Work to complete
Reproduce the records that follow in full, excluding any picture they contain.

Data under study Start Marker

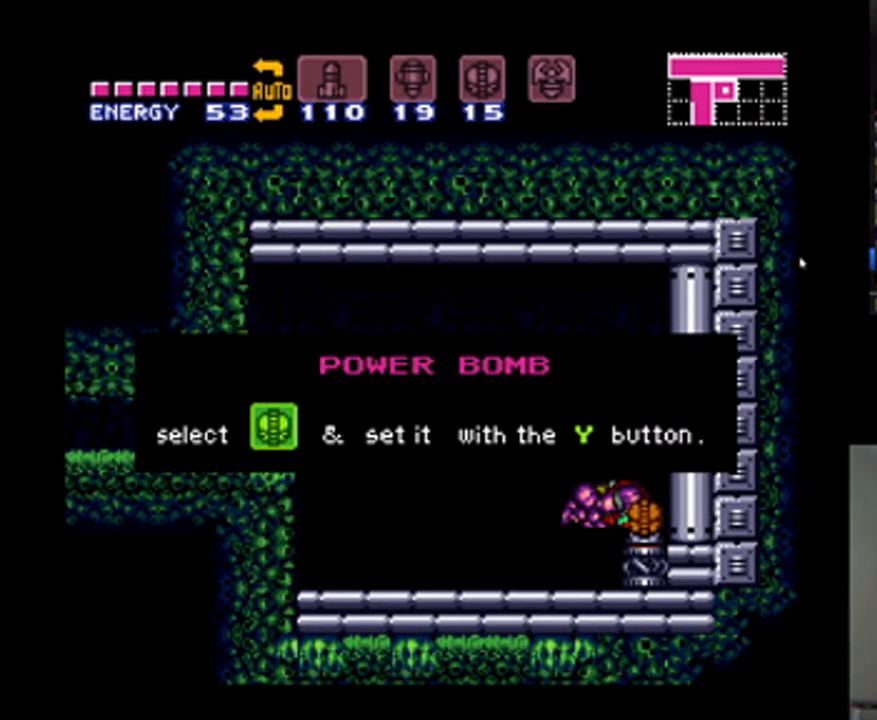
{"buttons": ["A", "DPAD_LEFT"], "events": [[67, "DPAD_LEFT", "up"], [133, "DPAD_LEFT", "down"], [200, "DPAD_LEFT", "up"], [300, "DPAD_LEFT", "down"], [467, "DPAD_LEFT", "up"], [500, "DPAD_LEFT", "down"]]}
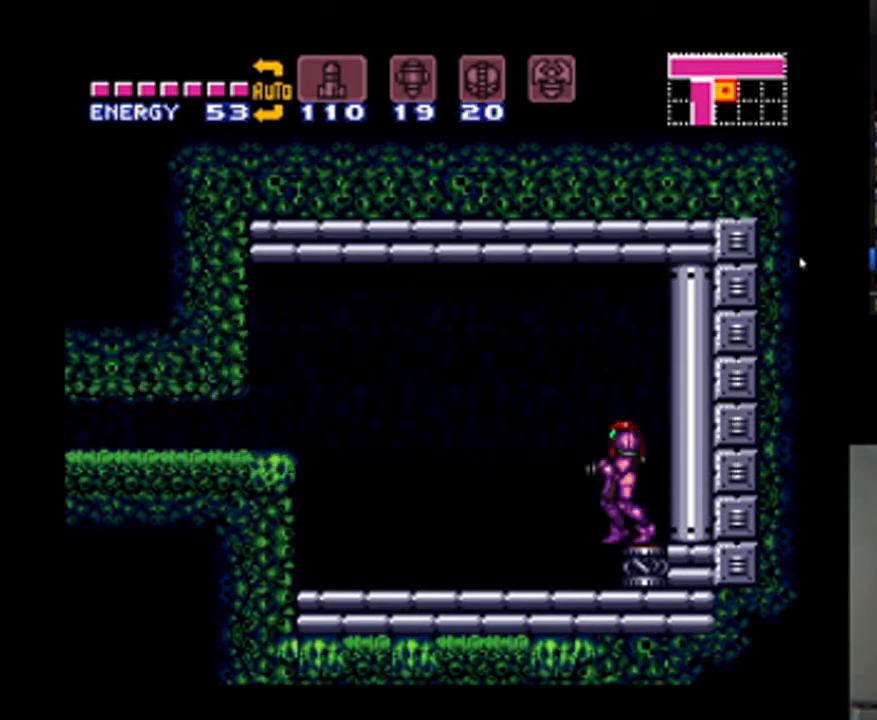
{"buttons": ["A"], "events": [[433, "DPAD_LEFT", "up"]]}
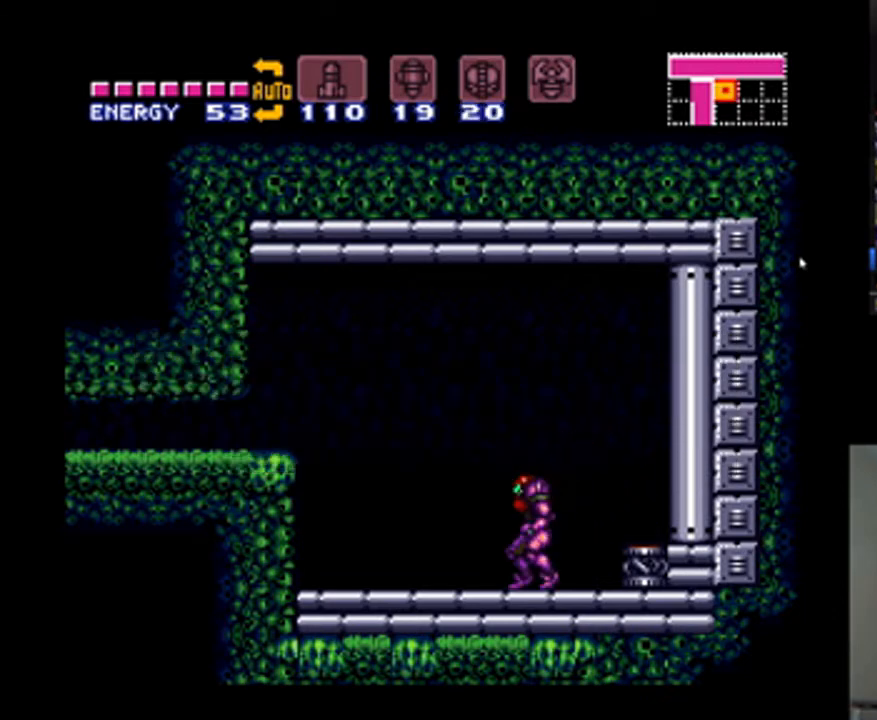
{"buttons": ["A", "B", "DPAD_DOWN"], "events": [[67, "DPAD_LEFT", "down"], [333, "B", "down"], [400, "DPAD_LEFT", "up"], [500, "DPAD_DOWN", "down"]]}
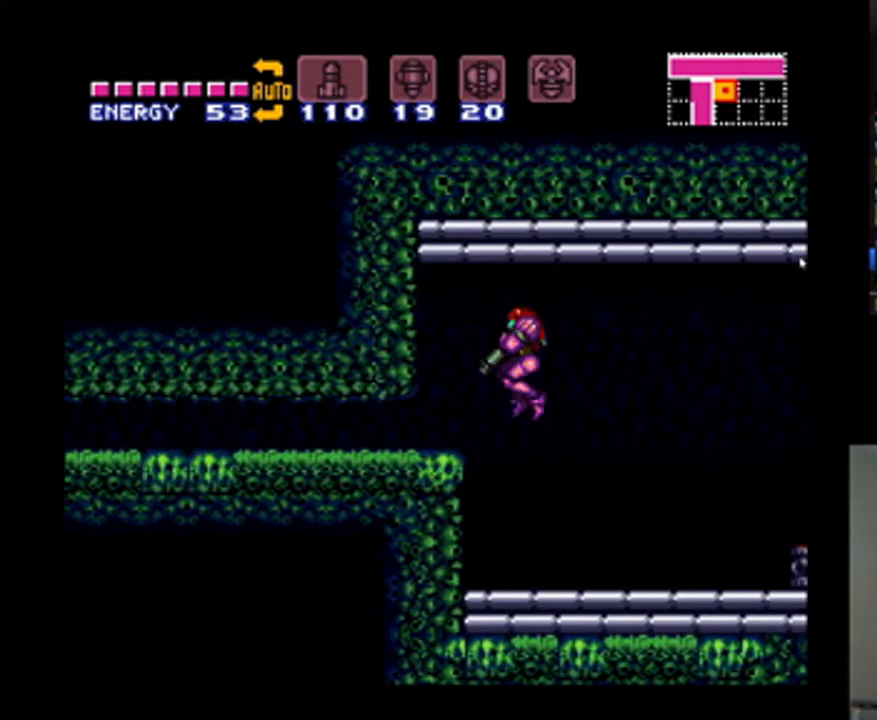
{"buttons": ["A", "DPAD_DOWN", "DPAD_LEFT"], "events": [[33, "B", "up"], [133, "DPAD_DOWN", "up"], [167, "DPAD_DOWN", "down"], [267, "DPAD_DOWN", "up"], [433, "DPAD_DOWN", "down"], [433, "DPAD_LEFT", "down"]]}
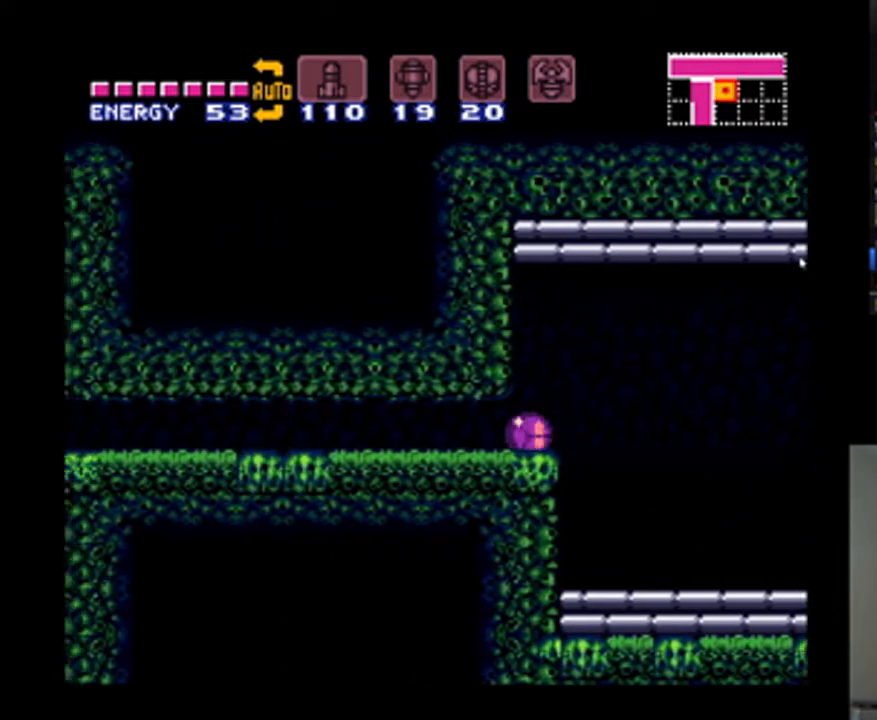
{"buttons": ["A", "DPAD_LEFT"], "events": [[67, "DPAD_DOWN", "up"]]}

Data under study End Marker

Response
{"buttons": ["A", "DPAD_LEFT"], "events": [[67, "DPAD_LEFT", "up"], [133, "DPAD_LEFT", "down"], [200, "DPAD_LEFT", "up"], [300, "DPAD_LEFT", "down"], [467, "DPAD_LEFT", "up"], [500, "DPAD_LEFT", "down"]]}
{"buttons": ["A"], "events": [[433, "DPAD_LEFT", "up"]]}
{"buttons": ["A", "B", "DPAD_DOWN"], "events": [[67, "DPAD_LEFT", "down"], [333, "B", "down"], [400, "DPAD_LEFT", "up"], [500, "DPAD_DOWN", "down"]]}
{"buttons": ["A", "DPAD_DOWN", "DPAD_LEFT"], "events": [[33, "B", "up"], [133, "DPAD_DOWN", "up"], [167, "DPAD_DOWN", "down"], [267, "DPAD_DOWN", "up"], [433, "DPAD_DOWN", "down"], [433, "DPAD_LEFT", "down"]]}
{"buttons": ["A", "DPAD_LEFT"], "events": [[67, "DPAD_DOWN", "up"]]}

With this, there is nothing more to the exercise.